◆ Directions: Reproduce the following records line for line, without changing any character.

=== Given records ===

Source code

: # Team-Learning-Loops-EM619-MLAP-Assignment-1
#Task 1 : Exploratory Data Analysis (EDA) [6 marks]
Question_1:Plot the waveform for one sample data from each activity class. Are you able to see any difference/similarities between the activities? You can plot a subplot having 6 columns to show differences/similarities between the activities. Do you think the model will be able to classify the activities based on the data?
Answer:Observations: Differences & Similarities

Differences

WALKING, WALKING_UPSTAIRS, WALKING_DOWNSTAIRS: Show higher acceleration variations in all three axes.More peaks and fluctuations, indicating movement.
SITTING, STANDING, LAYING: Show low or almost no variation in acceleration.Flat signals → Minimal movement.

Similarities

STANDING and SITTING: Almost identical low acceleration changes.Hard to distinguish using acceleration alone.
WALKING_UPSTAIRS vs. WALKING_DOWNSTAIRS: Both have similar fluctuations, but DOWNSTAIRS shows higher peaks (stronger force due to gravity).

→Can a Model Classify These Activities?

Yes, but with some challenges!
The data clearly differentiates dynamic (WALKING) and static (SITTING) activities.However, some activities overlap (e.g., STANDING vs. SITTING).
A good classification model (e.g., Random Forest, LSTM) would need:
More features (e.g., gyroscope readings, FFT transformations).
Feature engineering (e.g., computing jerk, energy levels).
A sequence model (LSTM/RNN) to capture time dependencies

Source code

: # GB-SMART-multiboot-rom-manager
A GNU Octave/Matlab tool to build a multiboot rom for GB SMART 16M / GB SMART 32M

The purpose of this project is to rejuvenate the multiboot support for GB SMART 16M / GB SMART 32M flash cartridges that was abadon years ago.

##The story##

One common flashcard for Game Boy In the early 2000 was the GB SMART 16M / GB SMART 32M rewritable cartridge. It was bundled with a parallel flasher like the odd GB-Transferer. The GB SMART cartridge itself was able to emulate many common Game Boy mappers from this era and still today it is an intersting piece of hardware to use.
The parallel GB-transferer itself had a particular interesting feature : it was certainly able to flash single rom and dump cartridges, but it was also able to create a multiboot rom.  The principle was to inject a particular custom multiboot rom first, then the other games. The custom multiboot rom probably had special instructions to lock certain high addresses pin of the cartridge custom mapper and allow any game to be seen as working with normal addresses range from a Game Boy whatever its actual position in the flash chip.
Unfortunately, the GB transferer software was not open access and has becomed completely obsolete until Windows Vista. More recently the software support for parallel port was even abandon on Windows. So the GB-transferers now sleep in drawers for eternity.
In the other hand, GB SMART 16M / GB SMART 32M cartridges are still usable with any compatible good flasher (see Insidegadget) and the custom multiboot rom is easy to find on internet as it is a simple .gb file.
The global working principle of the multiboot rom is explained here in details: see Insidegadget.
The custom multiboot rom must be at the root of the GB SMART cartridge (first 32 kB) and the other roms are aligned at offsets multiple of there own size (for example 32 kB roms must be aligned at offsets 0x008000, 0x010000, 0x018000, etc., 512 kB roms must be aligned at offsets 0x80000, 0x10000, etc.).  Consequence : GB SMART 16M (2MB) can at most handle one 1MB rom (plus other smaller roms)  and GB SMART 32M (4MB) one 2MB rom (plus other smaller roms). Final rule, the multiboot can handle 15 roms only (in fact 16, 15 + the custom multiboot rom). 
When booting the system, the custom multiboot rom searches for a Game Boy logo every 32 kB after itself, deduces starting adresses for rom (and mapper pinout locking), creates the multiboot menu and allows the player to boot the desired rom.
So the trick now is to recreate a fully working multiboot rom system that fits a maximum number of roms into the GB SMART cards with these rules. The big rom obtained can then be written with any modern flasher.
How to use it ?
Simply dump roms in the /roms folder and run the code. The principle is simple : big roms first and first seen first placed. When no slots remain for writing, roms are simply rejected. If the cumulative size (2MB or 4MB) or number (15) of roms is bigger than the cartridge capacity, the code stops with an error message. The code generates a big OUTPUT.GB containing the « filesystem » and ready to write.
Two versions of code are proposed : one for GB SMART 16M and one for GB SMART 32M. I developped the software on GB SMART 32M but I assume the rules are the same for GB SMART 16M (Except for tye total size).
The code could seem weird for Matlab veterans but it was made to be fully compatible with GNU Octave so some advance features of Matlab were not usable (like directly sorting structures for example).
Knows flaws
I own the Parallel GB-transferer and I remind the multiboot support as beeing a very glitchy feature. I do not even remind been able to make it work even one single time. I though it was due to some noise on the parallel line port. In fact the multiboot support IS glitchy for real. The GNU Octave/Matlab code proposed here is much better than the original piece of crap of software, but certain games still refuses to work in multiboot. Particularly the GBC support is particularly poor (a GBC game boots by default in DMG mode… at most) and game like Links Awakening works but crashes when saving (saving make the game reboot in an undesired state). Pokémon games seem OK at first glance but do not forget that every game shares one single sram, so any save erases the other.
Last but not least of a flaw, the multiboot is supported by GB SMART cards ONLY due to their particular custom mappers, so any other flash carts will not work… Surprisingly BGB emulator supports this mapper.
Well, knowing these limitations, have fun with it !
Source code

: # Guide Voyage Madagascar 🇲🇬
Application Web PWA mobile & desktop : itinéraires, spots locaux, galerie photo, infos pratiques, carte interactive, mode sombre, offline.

===

◆ Answer to this problem:
Source code

: # Team-Learning-Loops-EM619-MLAP-Assignment-1
#Task 1 : Exploratory Data Analysis (EDA) [6 marks]
Question_1:Plot the waveform for one sample data from each activity class. Are you able to see any difference/similarities between the activities? You can plot a subplot having 6 columns to show differences/similarities between the activities. Do you think the model will be able to classify the activities based on the data?
Answer:Observations: Differences & Similarities

Differences

WALKING, WALKING_UPSTAIRS, WALKING_DOWNSTAIRS: Show higher acceleration variations in all three axes.More peaks and fluctuations, indicating movement.
SITTING, STANDING, LAYING: Show low or almost no variation in acceleration.Flat signals → Minimal movement.

Similarities

STANDING and SITTING: Almost identical low acceleration changes.Hard to distinguish using acceleration alone.
WALKING_UPSTAIRS vs. WALKING_DOWNSTAIRS: Both have similar fluctuations, but DOWNSTAIRS shows higher peaks (stronger force due to gravity).

→Can a Model Classify These Activities?

Yes, but with some challenges!
The data clearly differentiates dynamic (WALKING) and static (SITTING) activities.However, some activities overlap (e.g., STANDING vs. SITTING).
A good classification model (e.g., Random Forest, LSTM) would need:
More features (e.g., gyroscope readings, FFT transformations).
Feature engineering (e.g., computing jerk, energy levels).
A sequence model (LSTM/RNN) to capture time dependencies

Source code

: # GB-SMART-multiboot-rom-manager
A GNU Octave/Matlab tool to build a multiboot rom for GB SMART 16M / GB SMART 32M

The purpose of this project is to rejuvenate the multiboot support for GB SMART 16M / GB SMART 32M flash cartridges that was abadon years ago.

##The story##

One common flashcard for Game Boy In the early 2000 was the GB SMART 16M / GB SMART 32M rewritable cartridge. It was bundled with a parallel flasher like the odd GB-Transferer. The GB SMART cartridge itself was able to emulate many common Game Boy mappers from this era and still today it is an intersting piece of hardware to use.
The parallel GB-transferer itself had a particular interesting feature : it was certainly able to flash single rom and dump cartridges, but it was also able to create a multiboot rom.  The principle was to inject a particular custom multiboot rom first, then the other games. The custom multiboot rom probably had special instructions to lock certain high addresses pin of the cartridge custom mapper and allow any game to be seen as working with normal addresses range from a Game Boy whatever its actual position in the flash chip.
Unfortunately, the GB transferer software was not open access and has becomed completely obsolete until Windows Vista. More recently the software support for parallel port was even abandon on Windows. So the GB-transferers now sleep in drawers for eternity.
In the other hand, GB SMART 16M / GB SMART 32M cartridges are still usable with any compatible good flasher (see Insidegadget) and the custom multiboot rom is easy to find on internet as it is a simple .gb file.
The global working principle of the multiboot rom is explained here in details: see Insidegadget.
The custom multiboot rom must be at the root of the GB SMART cartridge (first 32 kB) and the other roms are aligned at offsets multiple of there own size (for example 32 kB roms must be aligned at offsets 0x008000, 0x010000, 0x018000, etc., 512 kB roms must be aligned at offsets 0x80000, 0x10000, etc.).  Consequence : GB SMART 16M (2MB) can at most handle one 1MB rom (plus other smaller roms)  and GB SMART 32M (4MB) one 2MB rom (plus other smaller roms). Final rule, the multiboot can handle 15 roms only (in fact 16, 15 + the custom multiboot rom). 
When booting the system, the custom multiboot rom searches for a Game Boy logo every 32 kB after itself, deduces starting adresses for rom (and mapper pinout locking), creates the multiboot menu and allows the player to boot the desired rom.
So the trick now is to recreate a fully working multiboot rom system that fits a maximum number of roms into the GB SMART cards with these rules. The big rom obtained can then be written with any modern flasher.
How to use it ?
Simply dump roms in the /roms folder and run the code. The principle is simple : big roms first and first seen first placed. When no slots remain for writing, roms are simply rejected. If the cumulative size (2MB or 4MB) or number (15) of roms is bigger than the cartridge capacity, the code stops with an error message. The code generates a big OUTPUT.GB containing the « filesystem » and ready to write.
Two versions of code are proposed : one for GB SMART 16M and one for GB SMART 32M. I developped the software on GB SMART 32M but I assume the rules are the same for GB SMART 16M (Except for tye total size).
The code could seem weird for Matlab veterans but it was made to be fully compatible with GNU Octave so some advance features of Matlab were not usable (like directly sorting structures for example).
Knows flaws
I own the Parallel GB-transferer and I remind the multiboot support as beeing a very glitchy feature. I do not even remind been able to make it work even one single time. I though it was due to some noise on the parallel line port. In fact the multiboot support IS glitchy for real. The GNU Octave/Matlab code proposed here is much better than the original piece of crap of software, but certain games still refuses to work in multiboot. Particularly the GBC support is particularly poor (a GBC game boots by default in DMG mode… at most) and game like Links Awakening works but crashes when saving (saving make the game reboot in an undesired state). Pokémon games seem OK at first glance but do not forget that every game shares one single sram, so any save erases the other.
Last but not least of a flaw, the multiboot is supported by GB SMART cards ONLY due to their particular custom mappers, so any other flash carts will not work… Surprisingly BGB emulator supports this mapper.
Well, knowing these limitations, have fun with it !
Source code

: # Guide Voyage Madagascar 🇲🇬
Application Web PWA mobile & desktop : itinéraires, spots locaux, galerie photo, infos pratiques, carte interactive, mode sombre, offline.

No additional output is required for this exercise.